Maite Pérez
Noté que la rueda no giraba bien y se lo dije a mi padre.
Debe ser la junta, ¡malditos bueyes!, ya les toca descansar –me gritó cabreado-. Tú no te pares, todavía quedan muchas cosas por recoger.
Nunca le guardé rencor a mi padre por lo mucho que me hizo trabajar mientras estuve a su lado. Porque, si con frecuencia era duro conmigo, los momentos en que se mostraba cariñoso borraban todo lo demás.
Cuando peor lo pasábamos era en el invierno, aún no había salido el sol al levantarse mi padre, y si yo me acostaba cansado, él lo hacía más tarde que yo.
Cuando cumplí los diez años vino una época decisiva para mí. En ese entonces hubo una gran sequía que nos obligó a vender la mitad de nuestro mísero terruño para poder malcomer. Mi padre andaba desquiciado. Si antes nos acostábamos reventados, ahora ya nos levantábamos así.
Yo buscaba en vano una solución que nos permitiera un poco de desahogo. Pero las ideas no venían a mí, tan inútil era.
¿Es que piensas comer todo el día, condenado chiquillo? ¡Todo lo que comes tú es lo que me quito de comer yo!
Pobre padre mío. ¿Cómo podía enfadarme, si tenía toda la razón? Lo que apenas habría sido comida suficiente para un hombre tenía que estarlo compartiendo conmigo.
Fue en aquella época cuando más le compadecí y cuando me di cuenta de que tenía en mis manos la solución. Porque ¿de qué me servía a mí estar viviendo de aquella forma, sin tener ni siquiera la satisfacción de quedar repleto de comida? Y bien claro lo había dicho él.
Era triste pensarlo, pero la única solución era la muerte. Y si no acababa de decidirme, era porque a pesar del hambre y la fatiga, había momentos, muy breves por desgracia, en que lograba sobreponerme y soñar tiempos mejores, cosas imposibles pero maravillosas. Qué pena no poder hablar de esas cosas con mi padre.
Fue en la tierra. Era el mes de octubre y la estábamos preparando para la siembra. Yo quitaba las piedras mientras mi padre trabajaba con el azadón. Llevábamos haciendo lo mismo horas interminables.

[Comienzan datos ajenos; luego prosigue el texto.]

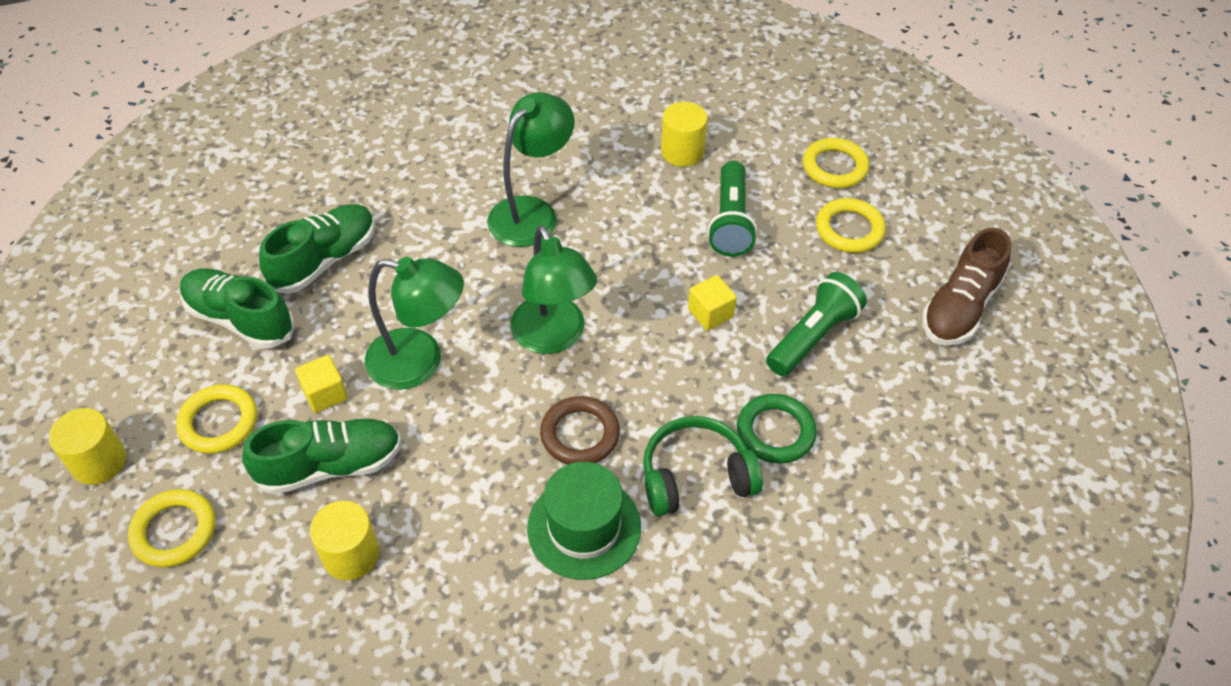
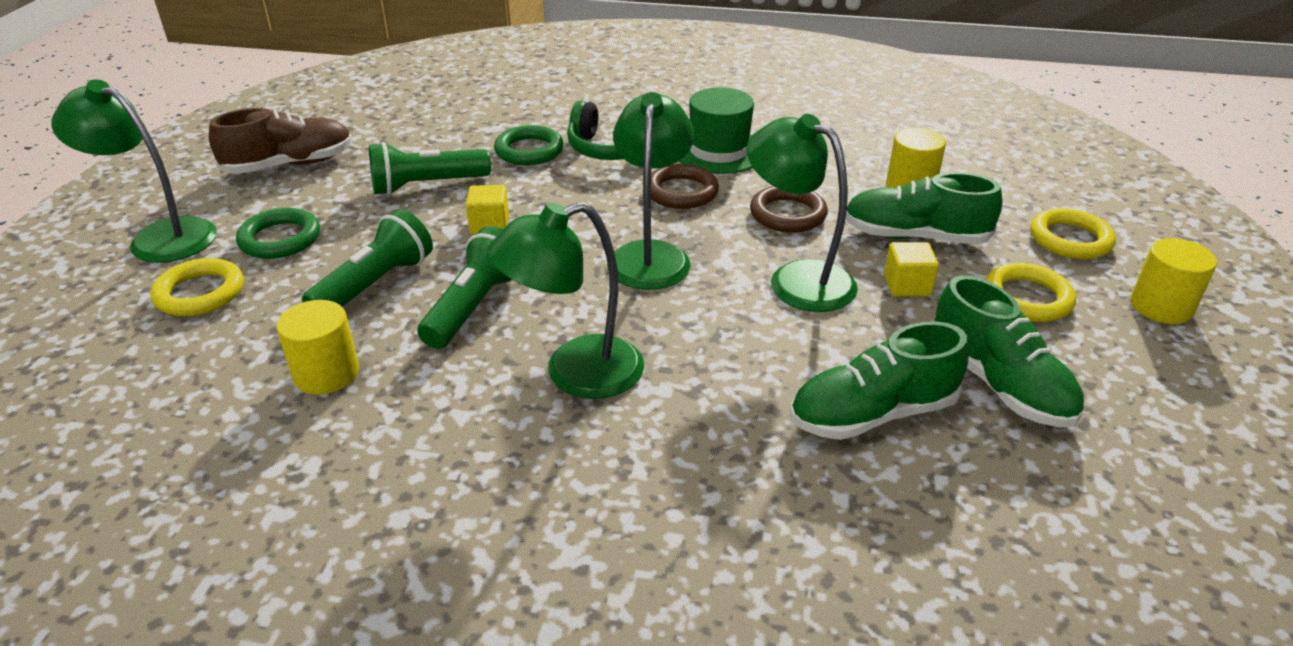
camera: 150 degrees left, 15 degrees down
yellow ring [816,198,886,253] -> green ring [236,208,320,259]
none -> green lamp [52,79,217,263]
none -> green flashlight [417,226,513,349]
none -> brown ring [750,186,828,233]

– Hijo, coge el azadón un rato mientras me lío un cigarro…
Era la misma voz de siempre, el mismo tono, pero era la primera vez que le oía llamarme “hijo”. Fue aquello lo que me decidió.
– Sí, padre.
Tengo la certeza de que mi voz sonó distinta porque mi pobre padre sonrió al mirarme mientras empezaba a liar su cigarro. Cogí el azadón abandonado por él. Tuve que hacer un gran esfuerzo para usarlo porque era más grande que yo. Me acerqué a mi padre por la espalda y le partí la cabeza.